WORK TASK 1: List each distinct measurement the check-cord training text gives for the size of a check cord, naming what each one describes.
WORK TASK 2: Repeat the check-cord training text from "If you are in" up to and including "the 10m cord.".
WORK TASK 3: Go on with the check-cord training text from where it stops.

EXERCISE PASSAGE:
At 14 weeks he certainly is old enough to transition to off lead. It's not difficult, but it does require some discipline on the owners part.
If you are not yet using the "Check Cord", which is basically a long leash, now is the time to start. A check cord is nothing more than a 4-6mm piece of rope/line, and a snap to attach to a harness, not his collar, a harness, on your dog. It can also be some canvas web strap material 19-25mm wide. You will tie a knot in the end, opposite the snap.
I use check cords that range from 5m to 30m in length. 10m is a good place to start.
The harness is a safety measure, because he will absolutely run to the end of a check cord and come to a very abrupt stop that will take him off his feet. A harness distributes that pressure across a wider area, and is much, much, safer than just a collar around his neck. He won't do it very often. I promise. He's not dumb.
With a 10meter cord, you will be holding it in your hand and just letting him have his head and nose to explore out to the end of the check cord. As you "yo-yo" him back and forth to you, to establish recall, you will reach a point that you are comfortable enough that you can drop the cord and let him drag it behind him. Continue with the "yo-yoing" for recall, but do let him have his head and nose for. Once you're confident, you can begin to move onto the next stage.
If you are in a big, open, field, with low brush and grass, let him go on a much longer check cord, 20m-25m and just let him run, dragging that long cord behind him. If your inthe forest, keep him on the 10m cord.
Call him back and forth and just kind of let him be a dog. You will find out what his "natural range" is during this time. Maybe it's 30m maybe it's 100m, who knows, more than likely it will be in between unless soemething really peaks his interest. It will be up to him. You will still be working on his recall, during this time. The check cord is your positive control device.

PROVIDED MATERIAL:

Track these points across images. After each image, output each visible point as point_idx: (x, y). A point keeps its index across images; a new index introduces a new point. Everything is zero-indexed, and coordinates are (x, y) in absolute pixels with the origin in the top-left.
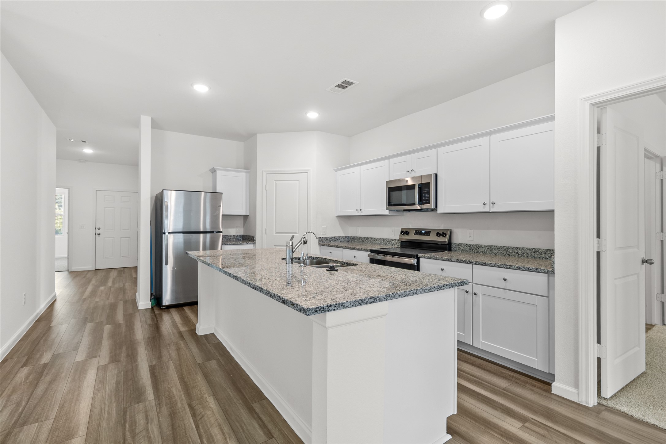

TASK ANSWER 1:
- 4-6mm: the thickness of the rope or line
- 19-25mm: the width of canvas web strap material
- 5m to 30m: the range of check cord lengths used
- 10m: a good starting length
- 20m-25m: the longer cord for a big, open field with low brush and grass

TASK ANSWER 2:
If you are in a big, open, field, with low brush and grass, let him go on a much longer check cord, 20m-25m and just let him run, dragging that long cord behind him. If your inthe forest, keep him on the 10m cord.

TASK ANSWER 3:
The knots that were tied in the end of the cords opposite the dog perform two function. If he does kind of "run off" in the woods, the check cord will tangled up and the knot will "catch" something and tie him in place until you can get to him. You will get really tired of untangling him.  It also gives you something at the end of the cord, so that the cord doesn't slip through your fingers. I highly recommend a pair of gloves, because you may have to reach down and grab the cord by hand, or step on it with your foot, as he runs by to get control of him. A glove prevents rope burns and abrasion to your hand.
I don't recommend spending a lot of money, or searching the end of the internet to find the best "check cord". The time he will be on these cords is relatively short, and then never again, unless he needs a little tuneup. A package of clothesline material is perfect. Just make sure it isn't the plastic type that has a metal, cable core for strength. You want a cloth type of material.
Once you know that your dog is 100% recall, from any distance, the you find a safe place, take a leap of faith and let him go with nothing. This is a repetitive, time consuming, process. You are imprinting on your dog pschologically that you can enforce a command at any distance.
After all of the check cord work, seriously consider the use of the electronic collar (eColllar). If you haven't considered it as of yet, you probably will, after you've untangled him for the umpteenth time. The ecollar gets your dog off the check cord a lot earlier than if only the check cord is being used. Weeks, versus months.
If you would like me to detail how to use the eCollar, and train it with the check cord, let me know


----------



## southcoast1 (Apr 27, 2020)

Hi Gunnr, 
Thank you, this is super advice  We already have a check cord and walk him on a harness but I think we have not been using it to the potential as you mentioned. Also, ours is only 5m so I will order a longer one tonight and get him started!


----------



## gunnr (Aug 14, 2009)

One thing I did forget to mention is "back trailing".
If for some reason you do get separated from him, or he gets scared, he will run straight back down the trail or path you just followed He is following his scent, and yours back.It's instinctive to him.
Keep him front of you to the best of your abilities, and try to not cross back over a path you have already taken. He may hit that back trail and take off.
It's actually a good way to work the recall once you recognize what is happening, and you can use the back trail to your advantage in his training. He will stop doing on his own naturally. Just watch for it.


----------



## Huggytree (Apr 21, 2020)

We did not leash him in our yard since we got him at 6 weeks old. We got an invisible fence after he started venturing into the neighbors yard at 6 months old. When at the dog park I call him back when he gets too far away to teach him the distance limit I want for him. There are nature trails we hike and we have never leashed him. He just does circles in front of us while we walk. He shows no signs of running away ever. I vote your starting late on letting him off leash


----------



## cynrunner (Feb 17, 2016)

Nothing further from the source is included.